They mean that an order of mandamus will compel the performance of a public duty which is imposed on a person or body of persons by a statute and where that person or body of persons has failed to perform the duty to the detriment of a party who has a legal right to expect the duty to be performed…..”

In view of the foregoing, I fully concur with M/s Gitahi’s submission that this court can only issue orders of mandamus to compel the 1st Respondent to refund the stamp duty paid by the Applicant if the Court was satisfied that the 1st Respondent had a statutory duty to make such a refund which duty he had failed or refused to perform to the detriment of the Applicant.

The Applicant has maintained that the 1st Respondent was statutorily required under Section 24 of the Act to refund the stamp duty it had paid on 31st July 2009 since having rescinded the contract of sale of the properties in question and in view of the existence of the prohibitory orders issued in HCC 246/2009, the transfer for which the stamp duty had been paid could not be effected and the application for refund had been made within the time limited by the law.

Section 24 of the Act states as follows:

“If a Senior Collector of Stamp Duties is satisfied that an instrument has been erroneously assessed with duty or penalty, he may, if application for a refund is made at any time within one year after date of the payment of that duty or penalty, refund the amount thereof to the person by whom it was paid”

DIRECTIONS FOR THIS TASK = Quote the court excerpt on mandamus and stamp duty refunds in full, word for word. Work only from the court excerpt on mandamus and stamp duty refunds.

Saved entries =
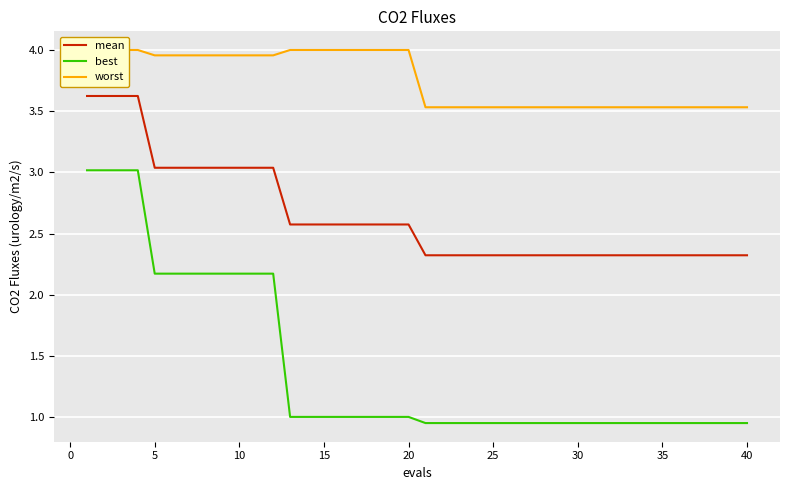

What is the lowest value of the mean series?

2.3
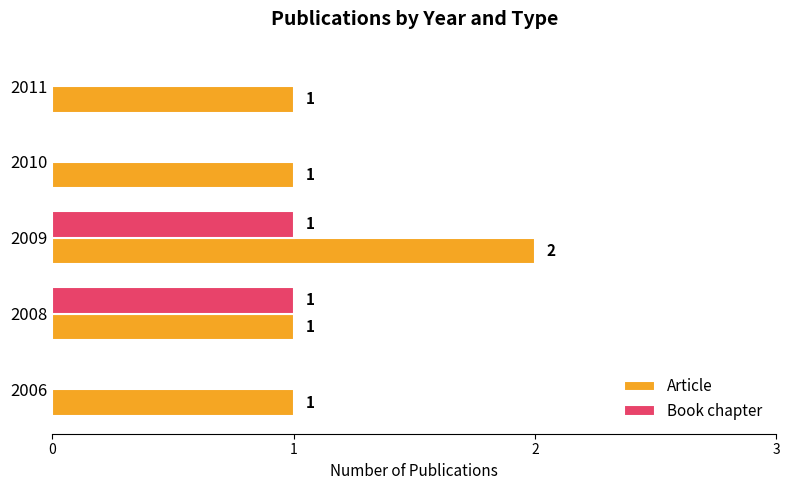

Between 2008 and 2009, which series saw the biggest shift?

Article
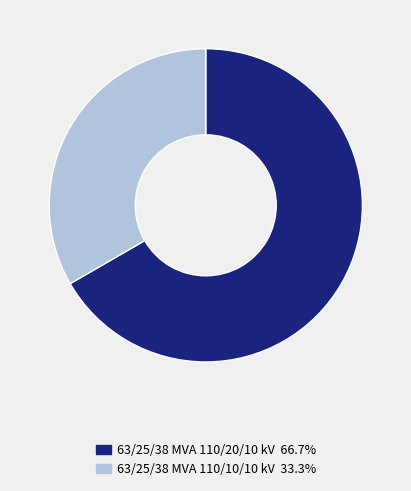

Which category has the smallest portion of the pie?

63/25/38 MVA 110/10/10 kV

EXERCISE OUTPUT =
They mean that an order of mandamus will compel the performance of a public duty which is imposed on a person or body of persons by a statute and where that person or body of persons has failed to perform the duty to the detriment of a party who has a legal right to expect the duty to be performed…..”

In view of the foregoing, I fully concur with M/s Gitahi’s submission that this court can only issue orders of mandamus to compel the 1st Respondent to refund the stamp duty paid by the Applicant if the Court was satisfied that the 1st Respondent had a statutory duty to make such a refund which duty he had failed or refused to perform to the detriment of the Applicant.

The Applicant has maintained that the 1st Respondent was statutorily required under Section 24 of the Act to refund the stamp duty it had paid on 31st July 2009 since having rescinded the contract of sale of the properties in question and in view of the existence of the prohibitory orders issued in HCC 246/2009, the transfer for which the stamp duty had been paid could not be effected and the application for refund had been made within the time limited by the law.

Section 24 of the Act states as follows:

“If a Senior Collector of Stamp Duties is satisfied that an instrument has been erroneously assessed with duty or penalty, he may, if application for a refund is made at any time within one year after date of the payment of that duty or penalty, refund the amount thereof to the person by whom it was paid”